If you are a Philadelphia 76ers fan, you can practically feel the panic in the streets of the City of Brotherly Love. You can see Sixers fans getting nervous, wondering if Adam Silver and the NBA will try to stop the Sam Hinkie Plan from going forward.All the elements are in place for Tank 2.0 during the 2014-15 season and the league might derail them, forcing the Sixers to have to try to, you know, win.
Why do I bring up the Sixers? Because not too long ago, the Sixers and the Milwaukee Bucks were two teams in a very similar set of circumstances. Both the Bucks and the Sixers were organizations stuck in the infuriating middle of the NBA standings, not bad enough to truly be terrible, not good enough to have a realistic chance to compete for an NBA title.
Both franchises saw new ownership come in, promising big changes and a vow to make them a contender again. Both saw the incredibly deep 2014 NBA Draft as the key to jump starting that rebuilding effort and decided that sacrificing the 2013-14 season was the best way to do that.
That, however, is where the similarities end.
Whereas Hinkie and the Sixers tried very hard to be bad, disposing of any talent they had left at the trade deadline in February and bringing in a parade of 10-day contracts and D-League players to fill the roster, the Bucks did it the old fashioned way: they just really were that bad.
That’s not to say the Bucks didn’t try to win every night, because they did. It was just a case of mixing older, established players with a group of younger, inexperienced kids just didn’t mesh and the result was the 15-67 record the team finished the season with.
In the long run it was the best thing the Bucks ever did, because it netted them the No. 2 pick in the 2014 draft and Jabari Parker. Combined with their 2013 pick, forward Giannis Antetokounmpo, they have the foundation of a solid, exciting team that now has a serious chance of contending for an NBA championship in just a few short years.
At the other end of the spectrum, the Sixers drafted two players in 2014 who are not going to see the inside of the Wells Fargo Center for at least a year, Joel Embiid and Dario Saric. Hinkie has committed to putting a bad Sixers team on the court in order to improve through the draft for a second straight year and has many fans wondering when the rebuilding will end and the winning will start.
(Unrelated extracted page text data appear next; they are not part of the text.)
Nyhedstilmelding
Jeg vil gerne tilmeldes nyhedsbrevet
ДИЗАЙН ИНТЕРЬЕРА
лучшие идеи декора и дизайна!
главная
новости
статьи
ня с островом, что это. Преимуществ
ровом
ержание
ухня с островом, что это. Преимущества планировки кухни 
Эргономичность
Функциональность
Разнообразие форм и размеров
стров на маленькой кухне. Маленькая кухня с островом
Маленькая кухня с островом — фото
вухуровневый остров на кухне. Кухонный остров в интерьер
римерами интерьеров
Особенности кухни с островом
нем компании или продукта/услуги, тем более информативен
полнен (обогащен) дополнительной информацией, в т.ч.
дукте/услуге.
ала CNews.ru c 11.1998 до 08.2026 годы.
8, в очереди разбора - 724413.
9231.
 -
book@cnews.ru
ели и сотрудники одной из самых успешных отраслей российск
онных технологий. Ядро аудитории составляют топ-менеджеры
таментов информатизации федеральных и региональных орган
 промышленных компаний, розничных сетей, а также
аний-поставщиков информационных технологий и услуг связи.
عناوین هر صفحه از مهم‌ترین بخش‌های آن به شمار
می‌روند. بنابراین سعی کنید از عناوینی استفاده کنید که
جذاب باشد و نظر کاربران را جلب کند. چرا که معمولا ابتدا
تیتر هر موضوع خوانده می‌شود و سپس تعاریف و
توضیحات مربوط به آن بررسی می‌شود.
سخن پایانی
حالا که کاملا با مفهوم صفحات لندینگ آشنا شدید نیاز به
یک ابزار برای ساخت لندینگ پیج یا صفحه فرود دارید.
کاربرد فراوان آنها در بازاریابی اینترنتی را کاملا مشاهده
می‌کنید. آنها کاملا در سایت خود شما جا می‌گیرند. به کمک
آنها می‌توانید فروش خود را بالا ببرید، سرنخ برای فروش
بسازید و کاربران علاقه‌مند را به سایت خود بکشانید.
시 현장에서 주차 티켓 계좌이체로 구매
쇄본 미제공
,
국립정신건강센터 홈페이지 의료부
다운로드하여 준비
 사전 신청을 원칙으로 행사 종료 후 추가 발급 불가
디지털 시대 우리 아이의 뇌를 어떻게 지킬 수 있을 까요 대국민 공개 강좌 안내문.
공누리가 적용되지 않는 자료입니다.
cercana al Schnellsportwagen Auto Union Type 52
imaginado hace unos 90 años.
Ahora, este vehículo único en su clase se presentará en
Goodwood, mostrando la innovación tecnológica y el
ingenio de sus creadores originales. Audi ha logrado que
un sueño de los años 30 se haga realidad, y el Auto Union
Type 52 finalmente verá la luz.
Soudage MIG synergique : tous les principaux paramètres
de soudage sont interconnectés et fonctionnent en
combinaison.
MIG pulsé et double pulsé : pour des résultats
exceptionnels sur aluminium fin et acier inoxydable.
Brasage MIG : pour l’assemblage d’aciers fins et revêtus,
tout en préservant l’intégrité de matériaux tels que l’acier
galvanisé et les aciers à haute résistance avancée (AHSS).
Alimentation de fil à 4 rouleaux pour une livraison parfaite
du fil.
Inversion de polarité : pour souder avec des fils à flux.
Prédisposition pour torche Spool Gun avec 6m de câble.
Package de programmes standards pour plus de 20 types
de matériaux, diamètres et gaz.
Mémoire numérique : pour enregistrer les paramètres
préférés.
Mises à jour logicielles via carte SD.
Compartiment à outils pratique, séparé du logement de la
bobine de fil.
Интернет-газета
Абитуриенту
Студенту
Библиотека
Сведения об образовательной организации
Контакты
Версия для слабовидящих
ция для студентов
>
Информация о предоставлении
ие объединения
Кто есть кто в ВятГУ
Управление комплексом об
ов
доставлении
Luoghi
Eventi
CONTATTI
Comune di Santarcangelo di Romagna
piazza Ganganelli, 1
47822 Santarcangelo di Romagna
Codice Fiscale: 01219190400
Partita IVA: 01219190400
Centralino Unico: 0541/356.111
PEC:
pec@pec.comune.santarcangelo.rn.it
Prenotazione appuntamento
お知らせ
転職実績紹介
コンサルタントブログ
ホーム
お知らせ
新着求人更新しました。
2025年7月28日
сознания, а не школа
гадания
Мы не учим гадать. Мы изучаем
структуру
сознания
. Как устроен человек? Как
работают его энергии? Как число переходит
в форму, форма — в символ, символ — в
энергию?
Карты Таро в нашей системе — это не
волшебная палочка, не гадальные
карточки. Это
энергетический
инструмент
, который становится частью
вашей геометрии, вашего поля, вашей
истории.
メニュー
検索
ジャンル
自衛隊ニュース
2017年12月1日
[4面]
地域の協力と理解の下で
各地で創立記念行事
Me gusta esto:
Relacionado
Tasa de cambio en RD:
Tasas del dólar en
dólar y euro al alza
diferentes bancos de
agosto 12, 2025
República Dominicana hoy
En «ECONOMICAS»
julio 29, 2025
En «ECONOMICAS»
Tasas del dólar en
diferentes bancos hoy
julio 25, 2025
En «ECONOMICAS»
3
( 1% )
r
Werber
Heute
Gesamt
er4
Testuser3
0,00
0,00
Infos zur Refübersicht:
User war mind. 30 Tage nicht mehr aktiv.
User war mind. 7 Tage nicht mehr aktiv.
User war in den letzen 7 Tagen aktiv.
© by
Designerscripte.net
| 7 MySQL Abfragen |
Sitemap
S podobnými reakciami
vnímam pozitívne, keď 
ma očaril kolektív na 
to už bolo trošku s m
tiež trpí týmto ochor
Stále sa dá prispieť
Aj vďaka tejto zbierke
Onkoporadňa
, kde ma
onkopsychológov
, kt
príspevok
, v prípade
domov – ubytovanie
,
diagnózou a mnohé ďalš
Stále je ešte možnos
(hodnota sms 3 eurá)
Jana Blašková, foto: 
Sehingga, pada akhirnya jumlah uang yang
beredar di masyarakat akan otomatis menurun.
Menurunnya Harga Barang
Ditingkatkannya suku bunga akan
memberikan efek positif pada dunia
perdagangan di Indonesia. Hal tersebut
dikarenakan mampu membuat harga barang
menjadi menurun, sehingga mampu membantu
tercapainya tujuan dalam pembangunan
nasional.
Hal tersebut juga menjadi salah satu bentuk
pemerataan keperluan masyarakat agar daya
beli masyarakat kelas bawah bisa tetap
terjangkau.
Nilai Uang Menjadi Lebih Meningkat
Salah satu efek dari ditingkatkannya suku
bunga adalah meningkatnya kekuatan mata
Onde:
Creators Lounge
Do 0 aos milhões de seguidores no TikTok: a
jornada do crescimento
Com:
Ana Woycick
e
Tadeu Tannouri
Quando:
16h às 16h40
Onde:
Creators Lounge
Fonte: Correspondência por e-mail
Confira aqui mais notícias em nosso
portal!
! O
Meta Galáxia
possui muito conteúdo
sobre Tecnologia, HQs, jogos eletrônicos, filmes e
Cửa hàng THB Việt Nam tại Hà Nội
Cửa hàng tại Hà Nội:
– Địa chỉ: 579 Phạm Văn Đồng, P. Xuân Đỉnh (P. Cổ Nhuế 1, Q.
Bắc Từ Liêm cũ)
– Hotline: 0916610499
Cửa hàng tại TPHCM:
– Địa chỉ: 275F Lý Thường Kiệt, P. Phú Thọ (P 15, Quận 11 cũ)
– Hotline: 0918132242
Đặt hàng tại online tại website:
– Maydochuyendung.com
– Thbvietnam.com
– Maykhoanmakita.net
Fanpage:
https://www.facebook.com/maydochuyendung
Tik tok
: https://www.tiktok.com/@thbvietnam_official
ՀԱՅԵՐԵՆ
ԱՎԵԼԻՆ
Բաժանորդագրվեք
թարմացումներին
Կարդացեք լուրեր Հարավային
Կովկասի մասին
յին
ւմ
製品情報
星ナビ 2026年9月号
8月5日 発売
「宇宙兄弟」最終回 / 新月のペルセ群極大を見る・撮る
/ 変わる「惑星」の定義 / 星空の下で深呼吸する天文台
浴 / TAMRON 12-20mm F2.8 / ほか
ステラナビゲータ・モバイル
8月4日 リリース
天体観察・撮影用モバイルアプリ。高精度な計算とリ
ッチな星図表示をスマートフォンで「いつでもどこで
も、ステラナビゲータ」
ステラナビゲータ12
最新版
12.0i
It’s why when the story broke on Grantland that the NBA was seriously looking at reforming the lottery for as early as the 2015 draft, all eyes turned to the Sixers, even though you would think any changes would also effect the Bucks. I mean, the team is still at the very least a couple years away from being a playoff team and are almost certainly headed for the lottery again next year. Why was all the focus on the 76ers?
Because the Bucks are ready to move on to the next phase of rebuilding this team.
It really is that simple. The Bucks lost a season, got their man in Parker and are now primed to begin assembling a team around him. They have Antetokounmpo already and a young, talented point guard in Brandon Knight.
And unlike the Sixers, the Bucks have shown they are not afraid of using free agency, signing Jerryd Bayless and Kendall Marshall. Along with new coach Jason Kidd, they are ready to start putting the pieces together and making the Bucks a team to be feared in the Central Division.
While the Sixers are still finding pieces and worried that the NBA might change the rules on them.
The Bucks and the Sixers; two teams that started last season in a very similar situation. And now they enter the 2014-15 season about as far apart as two franchises can get. Let’s hope the second phase of the Bucks rebuild is as successful as the first.